Currahee Aid Station

The 506th Airborne Infantry Regiment
(Airmobile - Air Assault)

506th Medical Support Aid Station

Thank you for visiting our Aid Station. If you have a question post it here MEDIC! and Doc Lovy or one of his medics will try to find an answer for you! To view questions, comments and articles previously posted visit the Aid Station Archive.

Just got back from a tour at Currahee land. Made good friends. Was part of the Aid Station assigned out to Baker Co. the entire year I was there. Thanks for the times.
Darrell Clevenger <>
Clarksville, TN USA - Tuesday, June 17, 2003 at 08:29:04 (CDT)
While with Bravo Co 3/506 in June of 68 I contracted Falciparum Malaria. I recently read on that falciparum malaria gives symtons which can be confused with PTSD and that the malaria residuals can be treated ,reducing damage done by this malaria . This web page says the study was done at the University Of Iowa on Viet Vets. I've not been able to find any other info on this. Do you have any knowledge of this study and the treatment of the malaria resudials ? Thanks Les Outman
Les Outman <>
Rocklin, Ca USA - Monday, December 09, 2002 at 10:03:01 (CST)

View information provided by Doc Lovy to the above question concerning Falciparum Malaria and PTSD.

[Stored data]
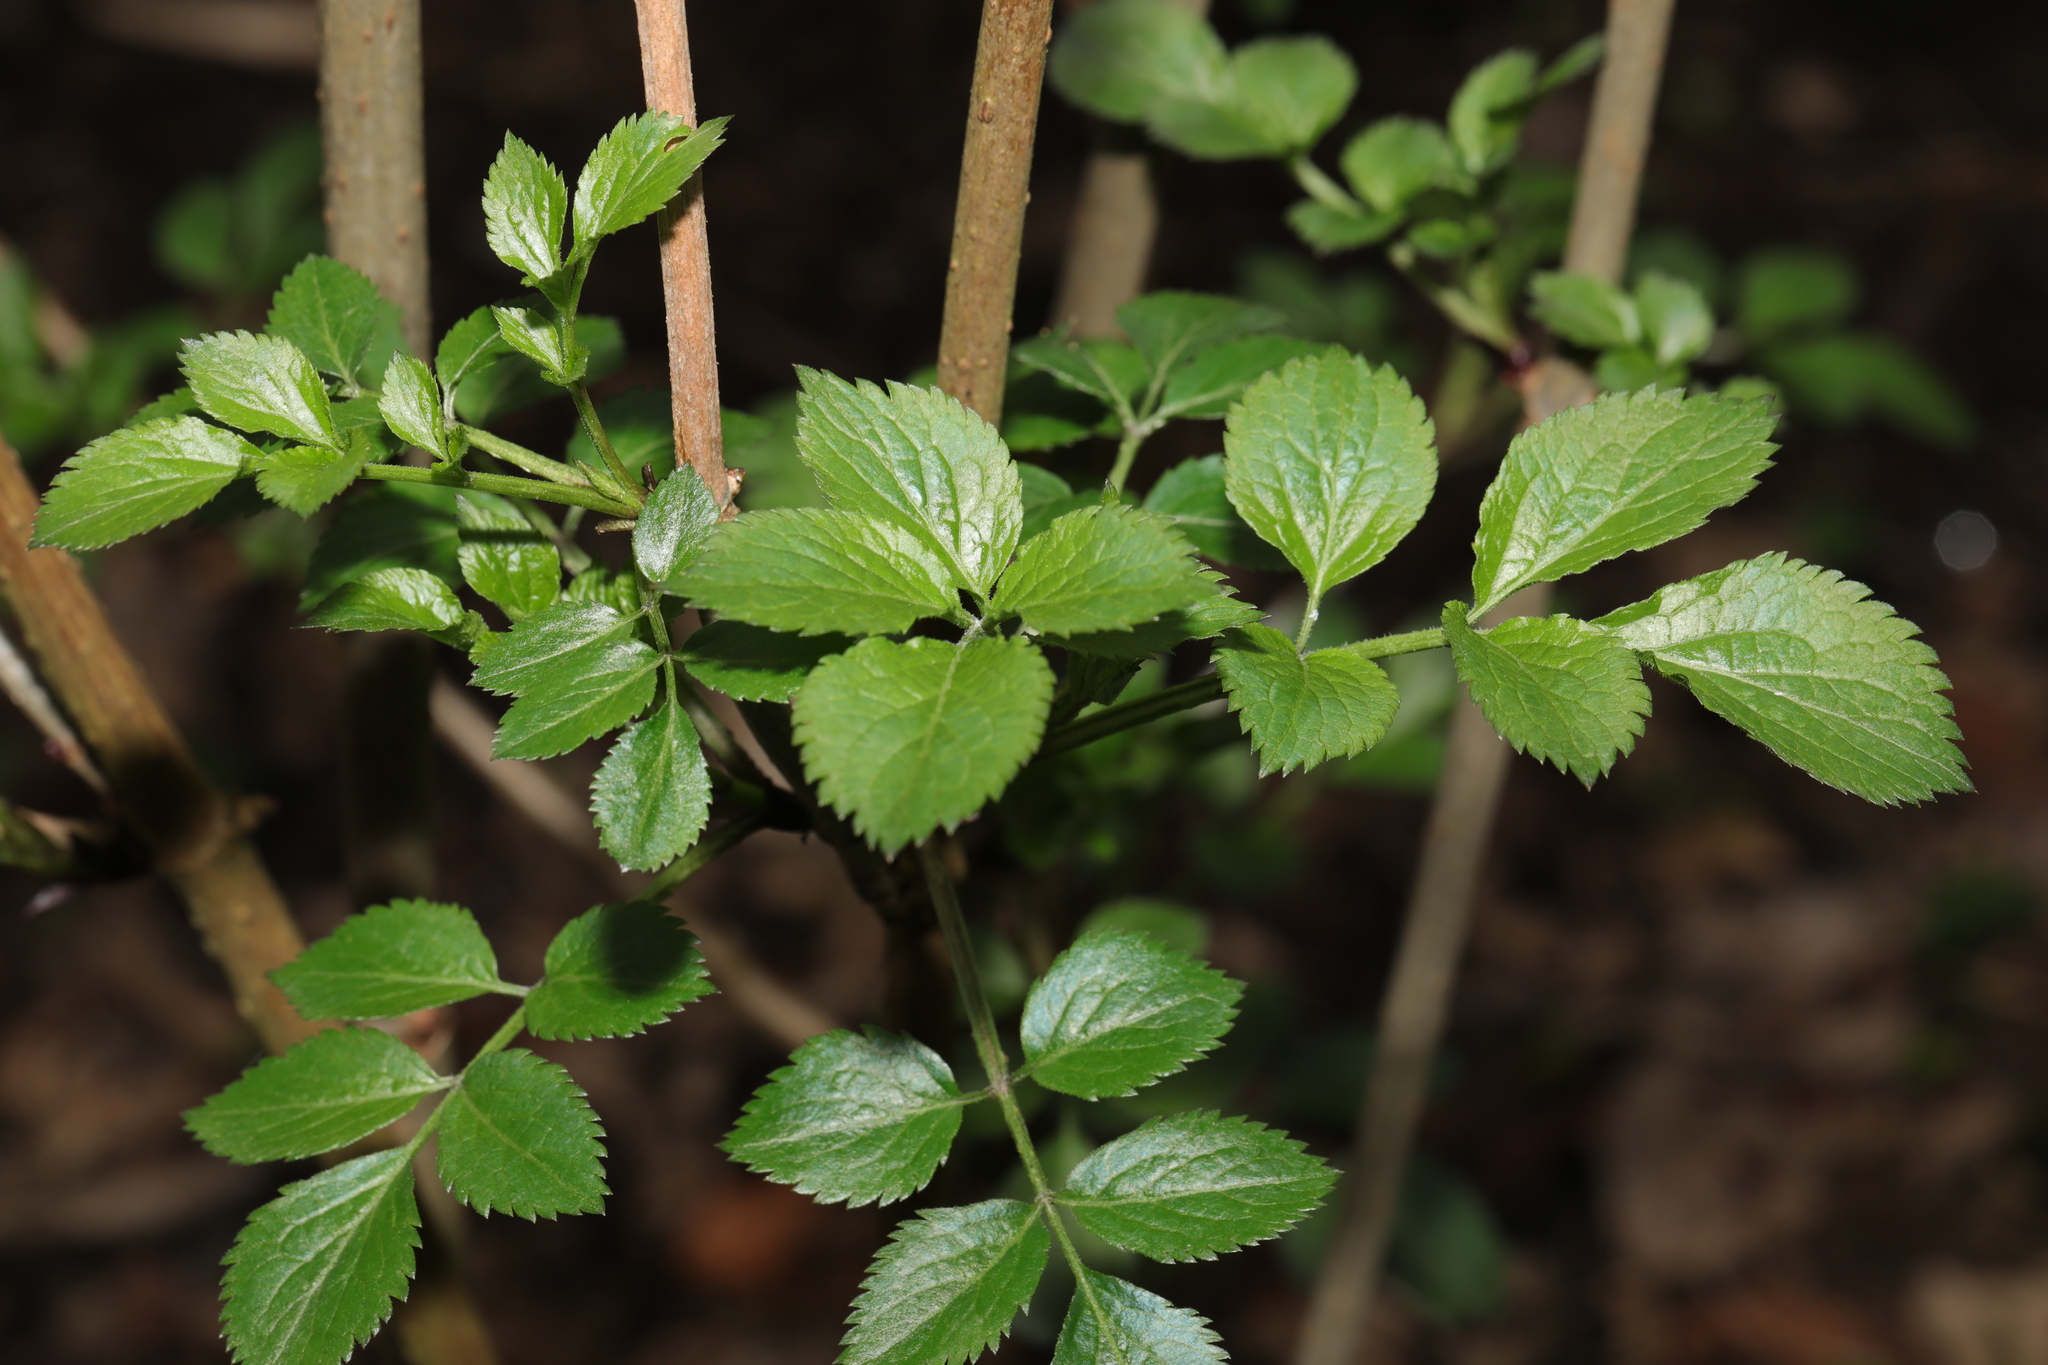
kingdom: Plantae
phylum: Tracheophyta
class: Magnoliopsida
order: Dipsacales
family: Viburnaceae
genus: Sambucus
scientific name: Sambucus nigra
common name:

__Problems to work on__.
1. Return the part of the Aid Station page from "The 506th Airborne" to "Aid Station Archive.", copied word for word.
2. List every person the Aid Station page names.
The listing is separate material, unrelated to the Aid Station page.

__Answers__.
1.
The 506th Airborne Infantry Regiment
(Airmobile - Air Assault)

506th Medical Support Aid Station

Thank you for visiting our Aid Station. If you have a question post it here MEDIC! and Doc Lovy or one of his medics will try to find an answer for you! To view questions, comments and articles previously posted visit the Aid Station Archive.

2. Doc Lovy, Darrell Clevenger, Les Outman